• WORK REQUEST
Pick up the piece on the metal band Gargantuan after its last sentence and keep it going.

• EXCERPT PROVIDED
++++

Top Menu

Main Menu

Monday, September 16, 2013

GARGANTUAN'S Aidy Reihill Discusses the Past, Present, and Future!


GARGANTUAN were formed in early 2008. Based in county Fermanagh in Northern Ireland which is renowned for music, but of not of the extreme variety, the band set out to write completely original music, incorporating the various genres which appealed to them including death, black, thrash, brutal and technical death metal. The band set out to establish a style, but found it difficult to conform to a particular format whilst trying to incorporate so many different influences into their music. Unable to confine the brutality to a particular genre, the band ceased trying direct their music and simply went with the flow of the molten metal.

With the help and encouragement of friends and metal heads from Ireland and further afield, GAGRGANTUAN have played gigs in venues all over Ireland. The band owe a great debt of thanks to bands such as Existing Threat and Overoth, who have granted them the opportunity to play with some top international bands such as Godhate, Shadow’s Far and Empatic. The band recorded their first EP “GARGANTUAN” in 2010 with the help of John Moffat of the Oaks Recording Studio in Fermanagh. With an EP under their belt and having had time to perceive upon what they were trying to achieve, the band is now zealously writing and performing new material in a bid to scar their mark upon the masses! Vocalist and bassist Aidy Reihill discuss the band's past, present, and future plans.

++++

• INFORMATION SUPPLIED
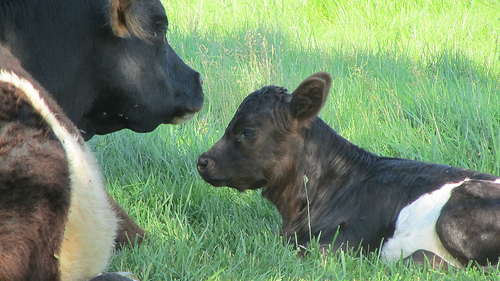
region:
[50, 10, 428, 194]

++++

• ANSWER TO THIS EXERCISE
1. What type of band are you?

Aidy: Gargantuan are a death metal band. No compromises. We hail from a small, wet town called ennisKILLen, in the wind battered, sticks of Ireland. If Norwegian metal is the personification of frost-bitten grimness, then Irish metal is the embodiment of misery-saturated hatred. Our music is malignant, abrasive, and ridden with contaminating misanthropy.

2. Tell us the brief history of your band.

Aidy: We formed in 2008. All four members of Gargantuan have previously been in other cover-based metal bands, and when we formed we all knew that we wanted to create a new monster which we could call our own, and so we immediately ruled out the notion of standing on shoulders by covering other people’s music.  We wrote our own material and played local gigs around our home town ennisKILLen for about 2 years. During this time we met other bands, friends and contacts, which has seen us playing gigs and festivals all over Ireland in Dublin, Belfast, Mayo, Dundalk to name but a few. Our biggest gigs to date are the Infestation of Ireland tour which we did earlier this year with the brutal death grinders Parricide from Poland, the Monsters of Rot 3 festival in Fermanagh, and we also have the Annihilation of Mortals tour coming up in October with another Polish death metal band, Sphere.

3. What are your songs about? (What specific themes do they cover?)

Aidy: As the main lyricist, I personally fucking hate songs where some pretentious prick has scrawled out their inner-most desires, fears and frailties on one of their tear drenched fanny pads, stuck it into a “Recycle-A-Riff 1000” and churned out yet another, ubiquitously vapid, sonic turd! Songs that they write so that people connect with them and understand them.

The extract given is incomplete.